By John Arenas | May 20, 2013

The Workplace is Dead. Long Live the Workplace!

Happily, we are now in a world of cheap computing power and real-time access to information and expertise.  This has enabled small, entrepreneurial teams to reinvent entire industries with little more than their wits. The ability to innovate like this should make knowledge workers the most important, value-creating asset of any company.  Except for one thing, workers are not an asset. They are people.

Innovation starts and ends with the people who have the talent, aspirations, capacity for unreserved effort and willingness to risk failure.  Therefore, supporting these workers and teams is critical for achieving long term competitive advantage.  Yet, in the competition to attract and retain the most talented workers, companies are still offering obsolete workplaces with draconian command and control policies or they are busy creating new open seating plans in the misguided belief that rearranging the same uninspired workers into the latest collaborative formats will spur innovation.

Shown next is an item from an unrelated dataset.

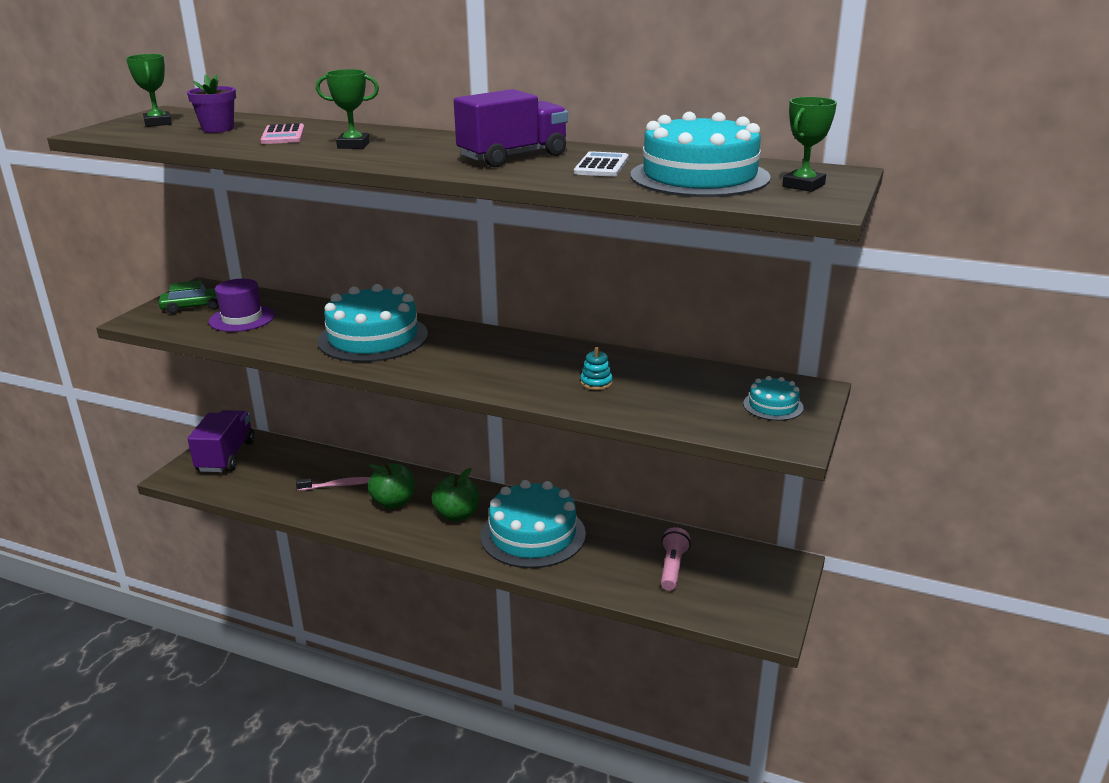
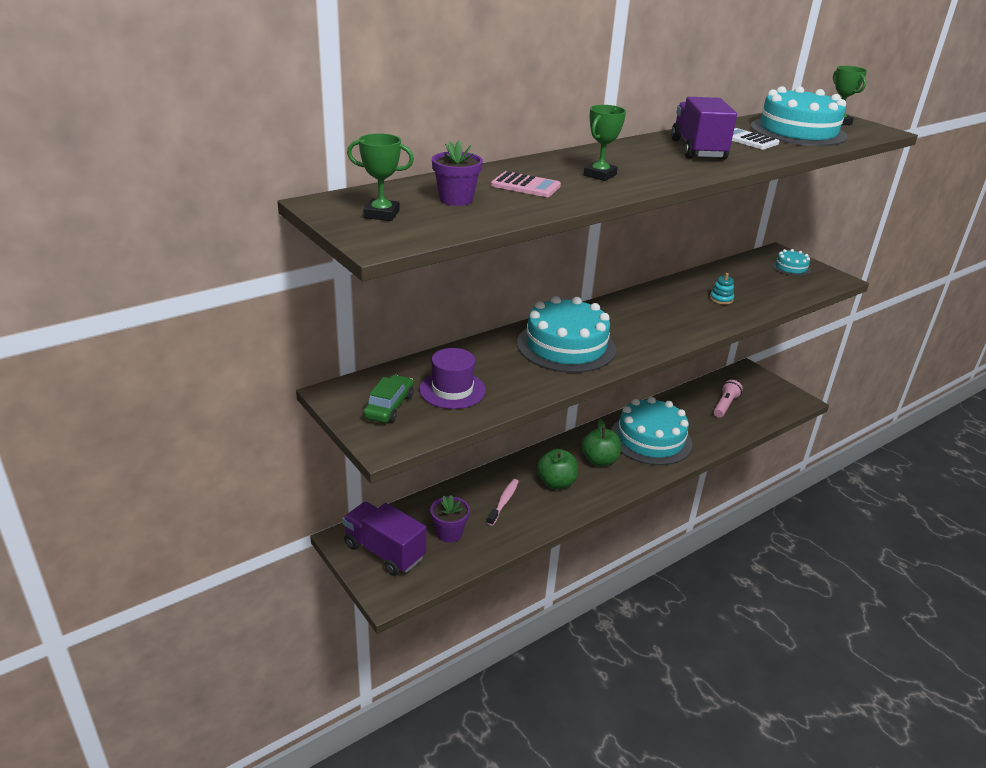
camera: 60 degrees left, 5 degrees up
pink flashlight [661,527,691,591] -> pink flashlight turned 75 degrees clockwise [714,380,743,418]
none -> purple flower pot [430,495,470,543]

It’s not surprising that traditional corporate workplaces, which often have office utilization rates below 50%, have difficulty responding effectively to demand for a better way to work.  According to primary research sponsored by Serendipity Labs last year, workers feel they lack the mobility, wellness and work-life balance they need. The highest level unmet needs workers describe are for inspiration, autonomy, creative focus, and self actualization.  Indeed, delivering an inspirational experience is a very tall order for facilities managers to fill.  But by satisfying these higher level needs, the most talented workers and teams say they can excel at innovation, creativity and stretching to reach their potential.  Now that is a common goal among companies and their workforces!

In my recent talk at the Worktech13 conference in New York, I focused on the consumerization of the workplace and how commercial workplace offerings are proliferating in response to worker demand for more inspirational experiences.   In the past 5 years, hotel chains have invested over $6 billion dollars to create workplace experiences in their hotels; from new collaboration-friendly lobbies to high performance meeting venues designed to serve project teams.   The multi-billion dollar workplace-as-a-service (WaaS) industry, including business centers, coworking and other hybrids, is also creating new workplace offerings every day that compete to satisfy workers’ desire for autonomy and inspiration.

For companies seeking to win hearts and minds of the most talented workers, it’s already too late for half measures, incrementalism, and watered down workplace pilot programs.  The time has passed for cheery memos from CEO‘s explaining how working from home (and personally shouldering the company’s real estate burden) will  provide worklife balance or how commuting every single day to the good old HQ to stay up to date on the latest office hub-bub will drive innovation.  The consumerized workplace is replacing the old ways of work as workers choose where when and how they get things done, every day.  The old workplace is dead.  Long live the inspirational workplace.